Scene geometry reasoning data
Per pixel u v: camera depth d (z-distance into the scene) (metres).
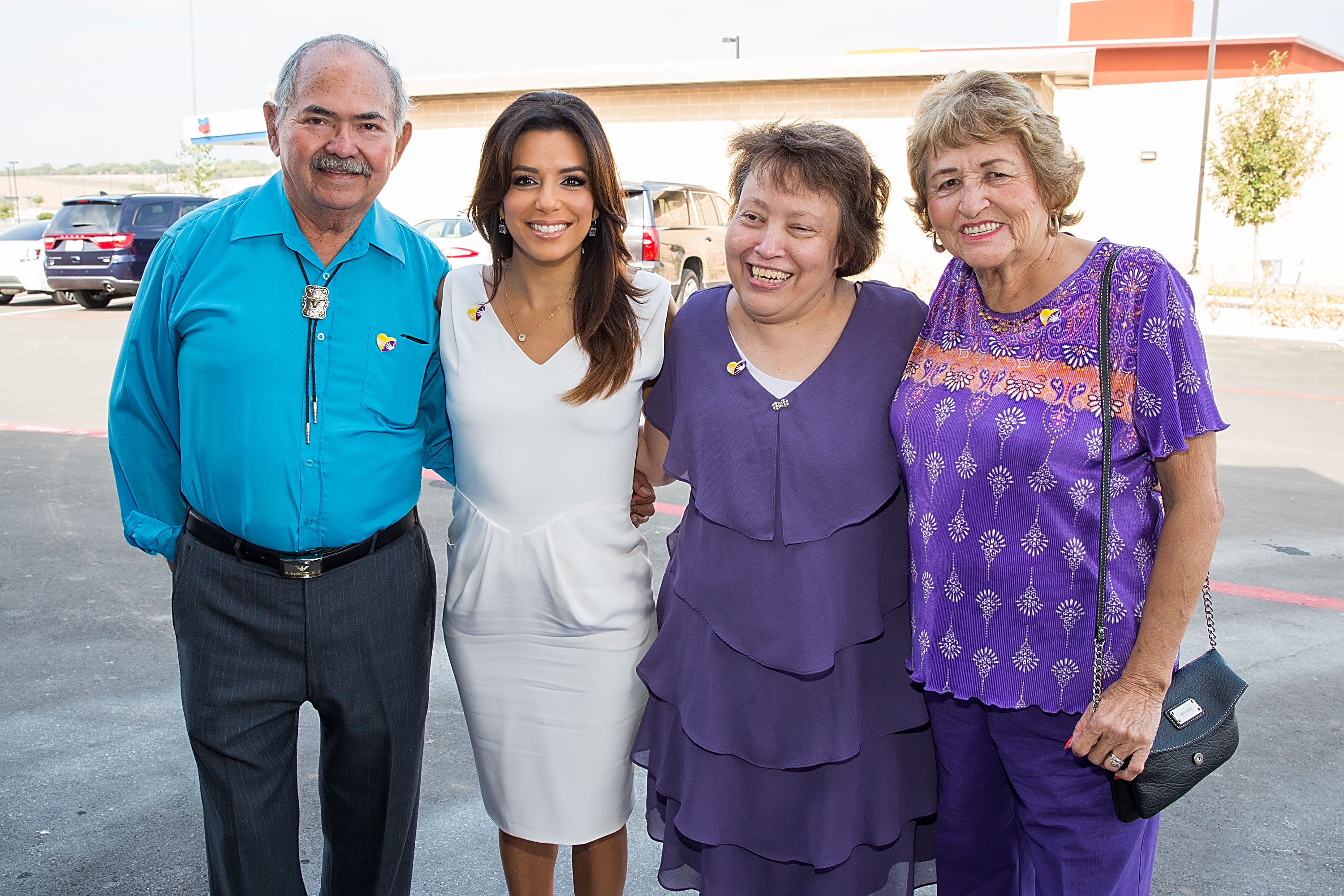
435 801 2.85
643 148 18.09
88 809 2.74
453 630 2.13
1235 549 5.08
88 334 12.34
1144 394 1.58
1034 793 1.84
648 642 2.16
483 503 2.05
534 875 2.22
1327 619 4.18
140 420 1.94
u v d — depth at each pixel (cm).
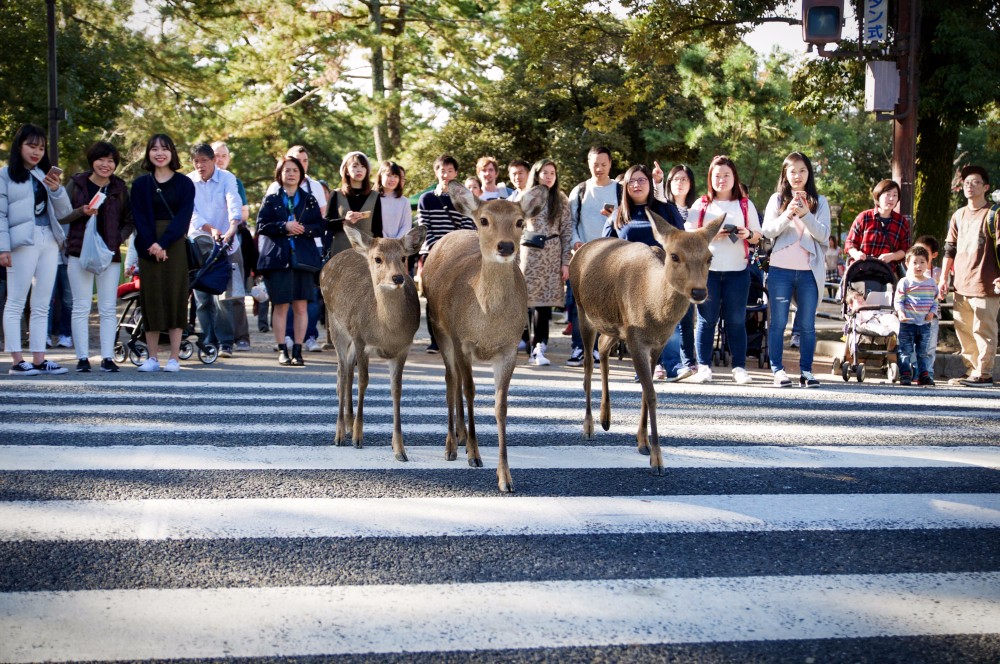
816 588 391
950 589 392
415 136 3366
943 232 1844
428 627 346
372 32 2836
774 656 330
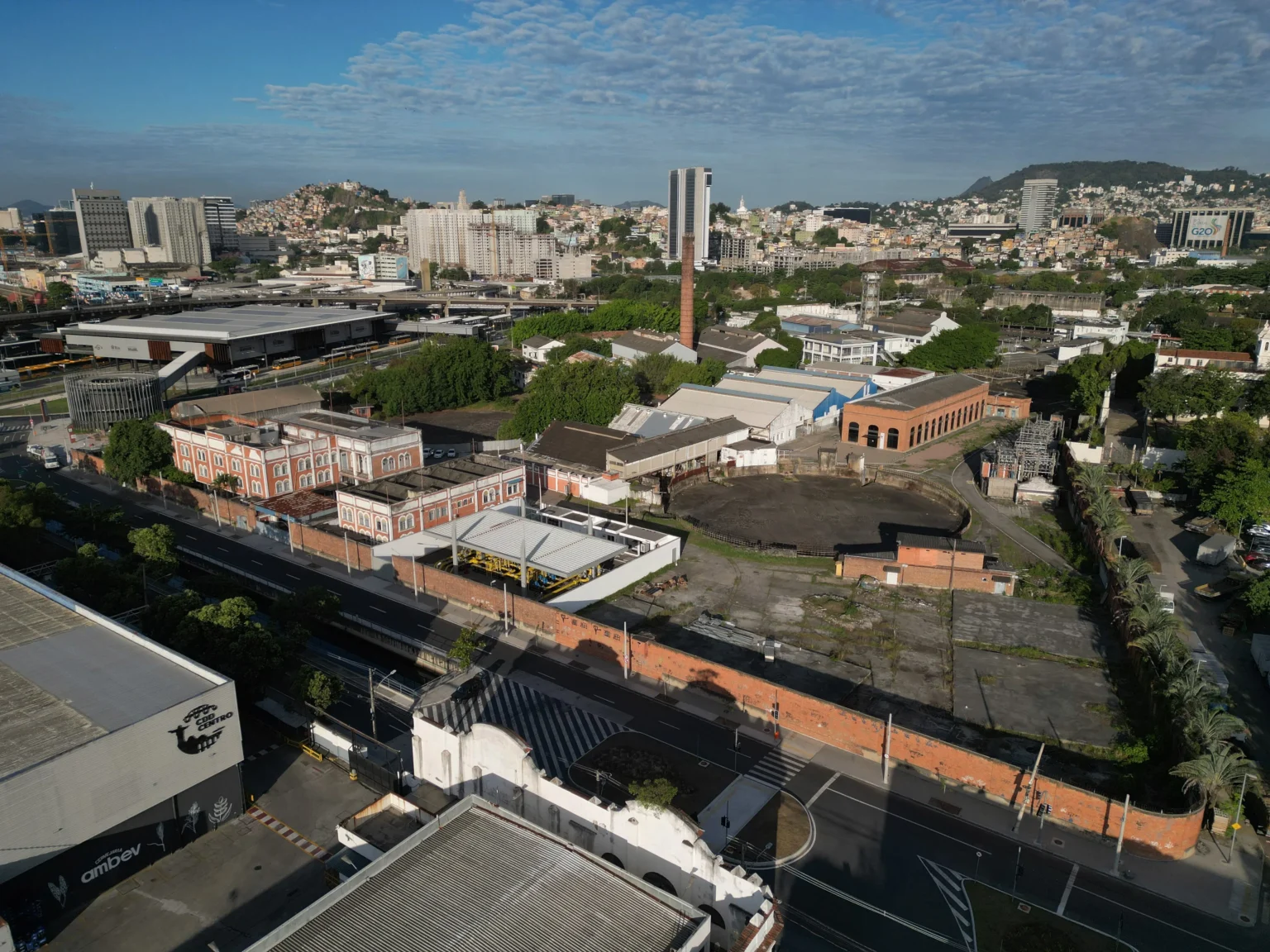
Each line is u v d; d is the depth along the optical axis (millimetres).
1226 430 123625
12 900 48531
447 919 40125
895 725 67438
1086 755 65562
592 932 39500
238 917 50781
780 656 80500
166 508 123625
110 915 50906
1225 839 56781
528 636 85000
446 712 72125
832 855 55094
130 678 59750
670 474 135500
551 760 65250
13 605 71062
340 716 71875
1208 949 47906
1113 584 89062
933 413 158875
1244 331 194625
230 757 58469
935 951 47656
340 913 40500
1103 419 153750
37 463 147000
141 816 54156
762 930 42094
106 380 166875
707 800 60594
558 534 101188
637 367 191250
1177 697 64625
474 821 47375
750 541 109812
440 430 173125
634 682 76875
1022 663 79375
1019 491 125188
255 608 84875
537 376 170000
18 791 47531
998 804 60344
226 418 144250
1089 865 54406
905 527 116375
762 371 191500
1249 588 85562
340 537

— THE PROBLEM —
Can you quote exactly the lines from the one containing "537 376 170000" through the last line of the records above, and nothing else?

— RESPONSE —
537 376 170000
18 791 47531
998 804 60344
226 418 144250
1089 865 54406
905 527 116375
762 371 191500
1249 588 85562
340 537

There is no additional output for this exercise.